Location: Plant, Soil and Nutrition ResearchTitle: Genetic variation for root architecture, nutrient uptake and mycorrhizal colonisation in Medicago truncatula accessions Author
Submitted to: Plant and Soil
Publication Type: Peer Reviewed Journal
Publication Acceptance Date: 5/25/2010
Publication Date: 6/26/2010
Citation: Shulz, C., Kochian, L.V., Harrison, M. 2010. Genetic variation for root architecture, nutrient uptake and mycorrhizal colonisation in Medicago truncatula accessions. Plant and Soil Journal. Available: http://www.springerlink.com//index/73J4KLH3M3607430.pdf. Interpretive Summary: Identifying plant genes that control the efficient uptake and translocation of nutrients is needed for the development of new plant cultivars that require less agronomic inputs such as fertilizers. Many of the world’s cropping soils have low fertility and both macro (N, P, K) and micronutrients (Fe, Zn) need to be added. Micronutrient deficiencies are important to both agriculture and human health. Recent estimates show that over 60% of the world’s population suffer from micronutrient malnutrition. Improvements in the uptake of micronutrients by plants will provide economic, environmental and social benefits. Root traits are becoming a major focus for this type of research because of their primary role in nutrient acquisition and other important agronomic traits such as drought tolerance. Root system architecture (RSA) describes the spatial arrangement of roots in the soil. To expand our previous work in this area using the model legume species, M. truncatula, and develop a universal resource for uncovering genetic traits for nutrient acquisition, we selected eight diverse M. truncatula accessions and used growth pouch and pot based experiments to examine root architecture, mycorrhizal colonisation and nutrient uptake. We found significant differences in root architecture that impacted the ability of the accessions to acquire macro and micronutrients, and played a role in the efficiency to transport these nutrients to the shoot. This work sets the stage for genetic mapping of root architecture traits that then can be used for the breeding for lines better suited for sustainable agriculture.

[Aim of the exercise]
Continue the summary of the Medicago truncatula root architecture study, starting after its final sentence.

[Given information]
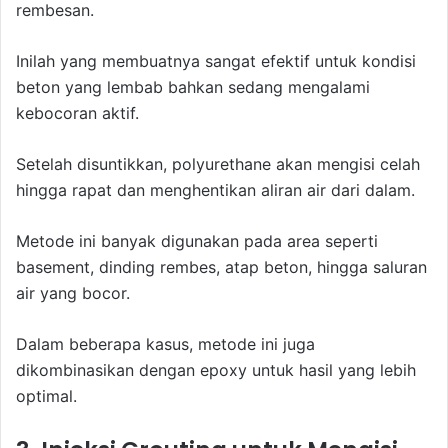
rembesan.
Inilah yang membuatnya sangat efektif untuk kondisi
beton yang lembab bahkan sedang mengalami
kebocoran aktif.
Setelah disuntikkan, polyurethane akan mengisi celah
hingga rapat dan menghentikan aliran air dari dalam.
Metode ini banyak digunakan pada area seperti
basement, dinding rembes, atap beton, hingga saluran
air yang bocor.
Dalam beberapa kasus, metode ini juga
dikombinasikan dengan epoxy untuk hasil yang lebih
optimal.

* * *

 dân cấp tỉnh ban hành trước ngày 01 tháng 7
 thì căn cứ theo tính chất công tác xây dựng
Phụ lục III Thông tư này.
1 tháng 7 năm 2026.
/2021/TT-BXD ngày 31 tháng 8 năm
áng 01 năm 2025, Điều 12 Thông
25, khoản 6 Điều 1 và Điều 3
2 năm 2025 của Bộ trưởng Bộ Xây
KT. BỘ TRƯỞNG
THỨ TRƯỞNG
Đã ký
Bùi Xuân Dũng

...

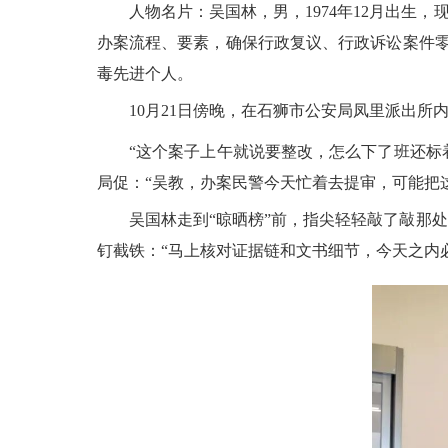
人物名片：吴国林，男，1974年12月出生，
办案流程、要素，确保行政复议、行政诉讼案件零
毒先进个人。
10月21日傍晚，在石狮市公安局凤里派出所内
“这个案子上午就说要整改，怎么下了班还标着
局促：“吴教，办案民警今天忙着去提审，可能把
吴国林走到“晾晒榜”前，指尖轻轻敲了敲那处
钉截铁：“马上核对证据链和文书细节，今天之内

[Output of the task]
Technical Abstract: Sustainable agriculture strives for healthy, high yielding plants with minimal agronomic inputs. Genetic solutions to increase nutrient uptake are desirable because they provide ongoing improvements. To achieve this it is necessary to identify genes involved in uptake and translocation of nutrients. We selected Medicago truncatula L. as a model because of its: i) close genetic relationship to food legumes, ii) use as a pasture legume in southern Australia and iii) availability of mapping populations generated from genetically diverse accessions. We discovered statistically significant differences between eight accessions for: root architecture in growth pouches, % root colonisation with the arbuscular mycorrhizal (AM) fungus Glomus intraradices, and plant tissue concentration of most maco- and micronutrients. Mycorrhizal colonisation had a significant effect on P concentration in roots but not shoots, Mg concentration in both roots and shoots, and the concentration of various micronutrients in shoots including Fe, Ca, but not Zn. Comparison of micronutrient uptake between root and shoot tissues showed that some M. truncatula accessions were more efficient at mobilisation of nutrients from roots to shoots. We are now in a position to use existing mapping populations of M. truncatula to identify quantitative trait loci important for human health and sustainable agriculture.